• Testo fornito:

··········

A dieci anni dall’esordio, il duo nato sotto le stelle di Newport dà alle stampe il quarto album: “Snow”. Neve che si posa sulle spiagge australiane, dove i nostri hanno mosso i primi passi, prima gattonando e poi esibendosi sui palchi internazionali, diventando grandicelli a tal punto da scalare le classifiche in patria e non solo. Neve che si è posata e che è diventata altro, in un orizzonte di luci blu e gialle, dove le note dei fratelli, perché fratello e sorella sono, si perdono, rarefatte lungo la costa scintillante in cui tutti noi, almeno una volta, ci siamo ritrovati a canticchiare spensierati.

Entrambi, Angus e Julia, si sono messi di “buzzo” buono e dopo tre anni dal loro ultimo album hanno deciso che forse era venuta l’ora di tornare a dire la loro. Come? La prima traccia, Snow, singolo che ha già un buon numero di visualizzazioni in streaming, ci fa entrare subito nel mondo Stone. Voci che si danno di gomito l’un l’altra e che ci rendono subito spensierati, nostalgici, romanticissimi. Queste sensazioni, passati i primi minuti, ci lasciano quel senso di “appicicaticcio” che soltanto il miele può produrre; il duo sdolcinato forse esagera con quei “La la la la la”, tenerissimi sì, ma in fondo un po’ banalotti.

Andate a vedervi il video. La prima scena, che mi ha fatto ricordare (non ridete eh) un lavoro recente di David Lynch, stacca su una festa, e lì rimane fino alla fine, alla quale tutti vorremmo partecipare. Il basso, quello di Angus, alla Paul McCartney, e la chitarra, quella di Julia, fighissima, allietano la serata degli astanti e portano il gruppo a una grande festa dell’amore; più privata e più intima di una serata a San Francisco nel 1967, e questo francamente ci dispiace.

··········

• Problemi e compiti:
a) Secondo la recensione dell'album "Snow", quale album della carriera del duo è "Snow"?
b) Prosegui la recensione dell'album "Snow" a partire dalla frase con cui termina.

Voci del dataset:

··········

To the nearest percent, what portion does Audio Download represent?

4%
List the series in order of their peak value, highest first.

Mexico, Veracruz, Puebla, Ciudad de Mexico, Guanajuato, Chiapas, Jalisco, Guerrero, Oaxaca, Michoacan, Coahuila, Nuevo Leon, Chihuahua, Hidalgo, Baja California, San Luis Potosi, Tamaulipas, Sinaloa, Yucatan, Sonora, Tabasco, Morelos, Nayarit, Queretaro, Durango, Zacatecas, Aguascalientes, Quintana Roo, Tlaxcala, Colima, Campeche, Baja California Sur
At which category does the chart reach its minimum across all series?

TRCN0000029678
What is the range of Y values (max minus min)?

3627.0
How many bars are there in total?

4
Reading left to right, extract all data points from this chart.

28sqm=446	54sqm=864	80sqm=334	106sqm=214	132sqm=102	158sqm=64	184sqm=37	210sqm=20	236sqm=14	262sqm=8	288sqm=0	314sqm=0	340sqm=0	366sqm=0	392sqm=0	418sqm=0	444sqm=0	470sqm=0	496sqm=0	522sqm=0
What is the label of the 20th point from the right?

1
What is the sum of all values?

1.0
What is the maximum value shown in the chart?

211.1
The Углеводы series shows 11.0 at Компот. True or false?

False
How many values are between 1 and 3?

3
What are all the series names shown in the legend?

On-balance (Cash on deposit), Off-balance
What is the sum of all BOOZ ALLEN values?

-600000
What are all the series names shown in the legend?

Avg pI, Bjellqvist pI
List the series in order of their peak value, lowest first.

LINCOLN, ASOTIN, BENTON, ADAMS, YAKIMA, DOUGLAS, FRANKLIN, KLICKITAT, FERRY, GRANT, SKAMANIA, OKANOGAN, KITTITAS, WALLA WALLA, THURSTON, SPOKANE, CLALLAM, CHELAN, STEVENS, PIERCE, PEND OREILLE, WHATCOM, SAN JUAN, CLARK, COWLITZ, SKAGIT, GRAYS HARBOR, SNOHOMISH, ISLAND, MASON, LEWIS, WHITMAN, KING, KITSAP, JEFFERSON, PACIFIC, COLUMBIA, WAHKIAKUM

··········

• Soluzioni dell'esercizio:
a) È il quarto album del duo.

b)
Il disco scivola via omogeneo, piatto e senza grandi ribaltoni. Il pezzo che forse ci induce a pensare di aver ascoltato qualcosa di significativo è Chateau, certo anch’esso con la voglia di ammiccare, senza dubbio in possesso di quegli ingredienti spolverati ad arte e che potremmo sintetizzare con una parola: paraculismo, per dirla utilizzando la stessa lingua del titolo.

Se doveste sentire Bon Iver riecheggiare qua e là non stupitevi: è proprio lui s entrare in scena ogni tanto per ricordarci che questi, Angus e Julia, sono solo suoi emuli, e che a nulla servirà indugiare su vocalizzi e falsetti, perché c’è chi può e chi non può: lui, modestamente, può.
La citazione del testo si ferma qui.